板さんは、でっぷり太っている。出っ歯で、大の阪神フアンだ。
何時もTVのナイターが映っている。阪神が点を取ろうものなら、手は休めないが、大きな口を開けてエールを送る。その度に、料理に板さんのおつゆが多少かかる。それさえ我慢出来れば、料理は旨くて安い。
客は高架下の店主。高架から山手にかけてのバーに飲みに行くのに下地を入れるサラリーマン。そしてこの店をこよなく愛する常連たち。
主が無愛想なのに比して、おカーチャンは無茶苦茶愛想がいい。世の中は上手くなっているものだ。
「息子に料理を少しは手伝わせればいいのだが…」と思うのだが、息子にその腕はないらしい。息子は30を過ぎているが、独身だ。
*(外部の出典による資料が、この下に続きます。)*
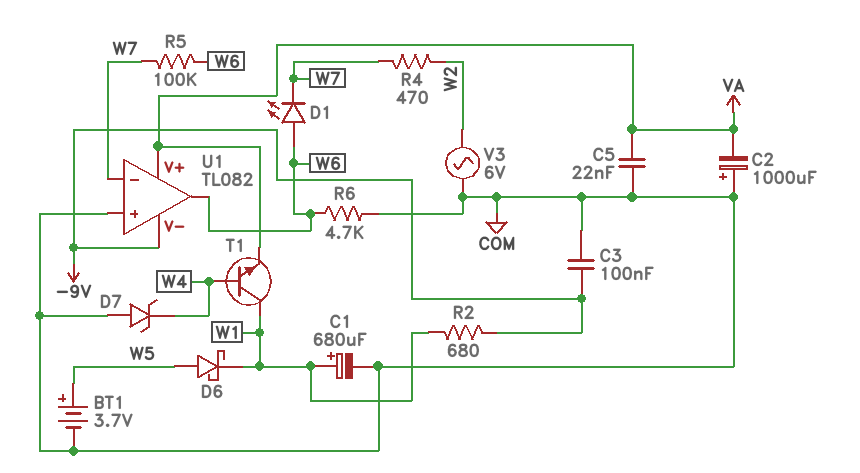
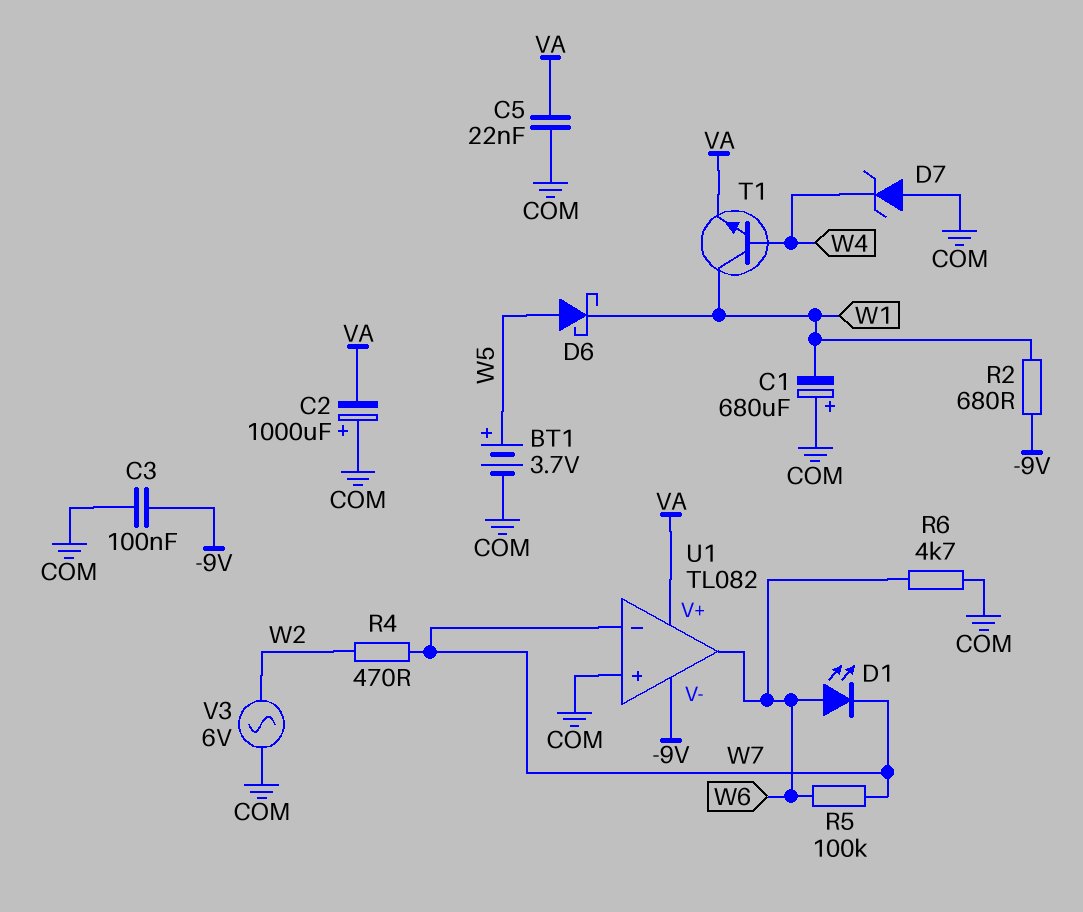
C1: 680uF (plus W1, minus COM) -> 680uF (plus COM, minus W1)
当分、嫁は来そうな感じがない。
店は、古い造り酒屋の大看板や、日本髪を結った着物姿の懐かしいポスターが貼られている。この店の主は、灘の中堅どころの造り酒屋の次男で、造り酒屋の跡は長男がとっているとのことだ。
○○酒店という名前は同じだ。店の前には○○酒店と書いた菰樽が段重ねされている。それらが無かったら、殺風景極まりない高架下の居酒屋になる。別に殺風景でもいいが、トイレの戸板ぐらいは新しくしてもらいたい。
週に2日程度は通っていたろうか。私はここに行くときはもっぱら一人だ。会社の連中と飲むときは、他の居酒屋を使う。ここまで会社の延長になるのは嫌だ。斜めのカウンターで板さんとタイガースの話題で飲む。
2年ほど転勤で神戸を離れていた。帰って来て、久しぶりのこの店に顔を出し、斜めのカウンターに座った。女将は愛想良く「久しぶりやわー。元気されていたんですね」と言った。
以前と店の雰囲気がまるで違う。若い娘たちで一杯なのだ。店は殺風景どころか娘たちで賑わい、華やいでいる。高架下の店主も、馴染みの客の顔が見えず、落ち着かない。
「女性誌にレトロな居酒屋として取り上げられたんですわ」と女将は言った。
ビール瓶を1本空けて、僕はトイレに立った。 「おカーチャン、あのトイレの戸ぐらいなんとかせんと」と云った。
「1年もしたら、あの娘らは来んようになります」とおカーチャンは言った。
1年が経ったら、その通りになった。 又、元の客たちの店に戻った。
「居酒屋100選」という本にも取り上げられたが、別段それ程の店とは思わなかった。この店を1番に取り上げるこの本の作者はよっぽど変わっている人だと思った。
変わらぬことだけが取り柄の様な店である。何時ものメンバーが何時もの仕事を淡々とこなす。季節によって変わるメニューはあるが、十年一日のごとくメニューは変わりはしない。変わるとすれば家族の歳が行くぐらいだ。おカーチャンの頭もめっきり白くなった。
平成7年、神戸淡路大震災があった。高架はへしゃげ、暫く電車は不通となった。 新聞の震災特集で、この店の板さんが震災を語り、新しく三宮の別の場所で独立した事が書かれてあった。
私は神戸のアパレルの会社を辞め、父亡き後の大阪の婦人服店を継いでいた。長年、この店には行っていなかった。 神戸の西に母が住んでいたが、三宮は何時も素通りだった。高架も復旧され電車も通い、高架下は新しくなった。
この店に行きたくなって、三宮で途中下車をした。
新しい高架下の、新しくなったこの店は、息子が板さんとして料理をやり、最近貰ったというお嫁さんが〈おカーチャン〉の代わりをしていた。おカーチャンは亡くなり。無愛想な店主は病院生活だという。
料理はそこそこだったが、何より、店が昔の面影の断片すら留めていないのが淋しい。せめて、あの看板と日本髪美人のポスターぐらいは残して置くべきだ。 斜めのカウンターは無理としても・・・。
*今写真で見ると昔の看板がかかっていた。建て替え当時はなかったのか、2階までできて、余りの変わりように気が付かなかったのか。